> [The task] The lines below that include "Peugeot" are to be found and copied.

> [Task material]

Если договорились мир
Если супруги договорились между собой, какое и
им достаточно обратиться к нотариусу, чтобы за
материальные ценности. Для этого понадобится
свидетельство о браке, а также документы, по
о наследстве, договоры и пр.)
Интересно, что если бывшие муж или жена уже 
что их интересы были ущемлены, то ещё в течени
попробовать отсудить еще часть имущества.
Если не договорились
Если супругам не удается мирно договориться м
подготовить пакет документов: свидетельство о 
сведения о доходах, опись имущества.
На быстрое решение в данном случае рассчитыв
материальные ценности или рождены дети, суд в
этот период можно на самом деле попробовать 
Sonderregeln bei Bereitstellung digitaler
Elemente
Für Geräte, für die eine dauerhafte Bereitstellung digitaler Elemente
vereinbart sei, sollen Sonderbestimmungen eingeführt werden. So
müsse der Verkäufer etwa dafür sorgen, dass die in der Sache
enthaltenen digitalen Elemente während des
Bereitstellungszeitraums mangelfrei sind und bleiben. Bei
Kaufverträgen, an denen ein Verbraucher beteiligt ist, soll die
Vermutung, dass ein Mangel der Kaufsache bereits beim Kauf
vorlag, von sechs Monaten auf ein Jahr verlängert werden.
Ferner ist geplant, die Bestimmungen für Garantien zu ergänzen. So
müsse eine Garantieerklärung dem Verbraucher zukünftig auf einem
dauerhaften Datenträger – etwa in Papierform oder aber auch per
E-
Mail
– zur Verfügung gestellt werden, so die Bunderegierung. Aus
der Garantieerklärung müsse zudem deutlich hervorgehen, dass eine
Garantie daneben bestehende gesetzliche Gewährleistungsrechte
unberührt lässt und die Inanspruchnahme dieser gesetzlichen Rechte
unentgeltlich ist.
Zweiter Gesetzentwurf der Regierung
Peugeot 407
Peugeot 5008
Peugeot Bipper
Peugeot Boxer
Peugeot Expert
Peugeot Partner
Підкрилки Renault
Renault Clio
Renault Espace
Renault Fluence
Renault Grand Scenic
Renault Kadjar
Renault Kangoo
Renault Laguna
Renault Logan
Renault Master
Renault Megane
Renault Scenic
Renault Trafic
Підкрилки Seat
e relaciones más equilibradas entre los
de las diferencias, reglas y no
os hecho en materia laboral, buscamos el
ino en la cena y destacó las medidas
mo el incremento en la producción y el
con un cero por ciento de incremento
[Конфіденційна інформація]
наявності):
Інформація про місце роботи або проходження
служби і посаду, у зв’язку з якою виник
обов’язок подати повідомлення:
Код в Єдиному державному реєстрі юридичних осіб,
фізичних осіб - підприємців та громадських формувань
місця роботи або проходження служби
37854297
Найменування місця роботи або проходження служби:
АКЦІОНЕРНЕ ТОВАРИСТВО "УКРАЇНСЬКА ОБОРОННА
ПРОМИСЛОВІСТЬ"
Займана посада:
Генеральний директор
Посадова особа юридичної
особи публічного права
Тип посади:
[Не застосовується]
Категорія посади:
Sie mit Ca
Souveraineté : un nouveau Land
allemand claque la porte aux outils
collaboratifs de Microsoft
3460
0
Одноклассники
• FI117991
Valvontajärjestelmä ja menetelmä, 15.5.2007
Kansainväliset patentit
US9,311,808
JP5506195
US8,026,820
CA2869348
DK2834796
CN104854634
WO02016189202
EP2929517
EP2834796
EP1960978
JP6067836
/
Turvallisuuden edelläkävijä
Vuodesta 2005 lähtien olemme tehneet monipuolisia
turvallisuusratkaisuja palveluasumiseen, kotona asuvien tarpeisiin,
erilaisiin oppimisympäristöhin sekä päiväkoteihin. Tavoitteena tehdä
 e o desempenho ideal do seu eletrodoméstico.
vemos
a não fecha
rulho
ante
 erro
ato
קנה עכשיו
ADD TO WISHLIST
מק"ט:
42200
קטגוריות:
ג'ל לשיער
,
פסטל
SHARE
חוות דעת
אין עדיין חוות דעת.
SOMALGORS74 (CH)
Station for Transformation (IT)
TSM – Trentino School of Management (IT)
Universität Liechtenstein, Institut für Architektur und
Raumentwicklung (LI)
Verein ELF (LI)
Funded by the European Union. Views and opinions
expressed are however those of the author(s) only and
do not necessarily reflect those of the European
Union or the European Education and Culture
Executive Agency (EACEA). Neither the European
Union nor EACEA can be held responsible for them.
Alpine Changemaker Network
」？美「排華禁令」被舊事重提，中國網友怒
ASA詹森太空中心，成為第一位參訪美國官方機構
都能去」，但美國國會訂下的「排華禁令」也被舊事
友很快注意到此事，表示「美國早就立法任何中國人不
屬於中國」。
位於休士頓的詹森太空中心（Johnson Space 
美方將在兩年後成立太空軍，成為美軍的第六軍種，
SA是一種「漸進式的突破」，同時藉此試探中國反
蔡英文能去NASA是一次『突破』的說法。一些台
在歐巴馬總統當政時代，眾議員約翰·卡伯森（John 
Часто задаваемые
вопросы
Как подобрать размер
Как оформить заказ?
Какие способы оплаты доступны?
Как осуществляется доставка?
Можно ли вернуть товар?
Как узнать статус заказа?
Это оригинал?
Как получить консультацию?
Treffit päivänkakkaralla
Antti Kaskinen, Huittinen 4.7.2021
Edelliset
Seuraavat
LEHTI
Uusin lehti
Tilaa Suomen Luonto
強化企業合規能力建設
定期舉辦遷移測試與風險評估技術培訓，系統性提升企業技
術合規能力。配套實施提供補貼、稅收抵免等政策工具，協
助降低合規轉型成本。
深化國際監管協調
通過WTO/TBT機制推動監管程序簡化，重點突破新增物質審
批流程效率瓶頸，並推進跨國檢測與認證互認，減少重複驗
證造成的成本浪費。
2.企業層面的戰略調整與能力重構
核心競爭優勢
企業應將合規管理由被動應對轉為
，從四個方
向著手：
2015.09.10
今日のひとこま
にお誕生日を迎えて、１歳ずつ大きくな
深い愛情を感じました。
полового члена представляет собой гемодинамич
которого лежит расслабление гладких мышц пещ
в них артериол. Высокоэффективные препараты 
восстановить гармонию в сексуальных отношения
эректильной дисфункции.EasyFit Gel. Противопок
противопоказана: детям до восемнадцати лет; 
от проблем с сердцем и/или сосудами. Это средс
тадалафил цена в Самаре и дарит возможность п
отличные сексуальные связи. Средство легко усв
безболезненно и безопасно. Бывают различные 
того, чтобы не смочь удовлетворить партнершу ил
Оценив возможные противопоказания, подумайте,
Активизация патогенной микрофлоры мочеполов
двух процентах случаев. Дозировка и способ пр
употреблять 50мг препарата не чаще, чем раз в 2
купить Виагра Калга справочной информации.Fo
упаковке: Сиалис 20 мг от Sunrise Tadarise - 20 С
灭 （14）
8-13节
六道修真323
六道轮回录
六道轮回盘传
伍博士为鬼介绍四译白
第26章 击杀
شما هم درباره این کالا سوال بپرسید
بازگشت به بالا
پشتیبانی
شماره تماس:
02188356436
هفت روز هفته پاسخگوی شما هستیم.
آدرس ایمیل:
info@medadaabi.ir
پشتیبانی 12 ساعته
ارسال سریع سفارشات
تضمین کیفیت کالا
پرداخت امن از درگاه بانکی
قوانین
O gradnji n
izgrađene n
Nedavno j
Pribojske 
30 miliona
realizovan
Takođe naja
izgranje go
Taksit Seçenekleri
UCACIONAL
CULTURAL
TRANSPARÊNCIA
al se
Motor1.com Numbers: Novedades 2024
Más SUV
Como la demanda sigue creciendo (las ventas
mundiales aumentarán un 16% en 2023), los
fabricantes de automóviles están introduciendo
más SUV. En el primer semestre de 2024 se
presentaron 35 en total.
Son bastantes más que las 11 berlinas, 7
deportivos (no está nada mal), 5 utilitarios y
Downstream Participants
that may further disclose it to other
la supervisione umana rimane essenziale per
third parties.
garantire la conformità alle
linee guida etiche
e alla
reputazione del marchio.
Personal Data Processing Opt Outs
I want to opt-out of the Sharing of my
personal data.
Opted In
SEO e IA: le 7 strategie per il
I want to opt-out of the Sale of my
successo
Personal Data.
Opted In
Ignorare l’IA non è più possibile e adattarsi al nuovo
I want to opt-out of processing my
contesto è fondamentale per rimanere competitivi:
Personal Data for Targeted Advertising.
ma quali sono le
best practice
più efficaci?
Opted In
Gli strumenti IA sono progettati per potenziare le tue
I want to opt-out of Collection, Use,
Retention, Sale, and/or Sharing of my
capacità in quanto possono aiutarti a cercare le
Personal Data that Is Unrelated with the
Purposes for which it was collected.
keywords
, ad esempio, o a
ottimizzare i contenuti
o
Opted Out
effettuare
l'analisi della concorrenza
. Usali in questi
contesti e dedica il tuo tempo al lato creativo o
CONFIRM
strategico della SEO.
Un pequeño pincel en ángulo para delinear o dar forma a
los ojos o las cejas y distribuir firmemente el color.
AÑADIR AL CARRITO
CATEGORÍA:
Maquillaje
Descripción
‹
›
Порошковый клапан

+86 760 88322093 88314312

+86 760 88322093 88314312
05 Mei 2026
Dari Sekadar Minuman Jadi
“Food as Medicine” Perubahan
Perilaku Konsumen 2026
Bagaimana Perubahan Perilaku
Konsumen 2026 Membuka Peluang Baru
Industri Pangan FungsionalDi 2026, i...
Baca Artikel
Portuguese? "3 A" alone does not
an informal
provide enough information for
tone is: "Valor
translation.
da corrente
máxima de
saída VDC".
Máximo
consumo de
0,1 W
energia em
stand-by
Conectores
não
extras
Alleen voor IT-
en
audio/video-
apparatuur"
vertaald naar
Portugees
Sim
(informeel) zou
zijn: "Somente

> [Answer to the problem]
Peugeot 407
Peugeot 5008
Peugeot Bipper
Peugeot Boxer
Peugeot Expert
Peugeot Partner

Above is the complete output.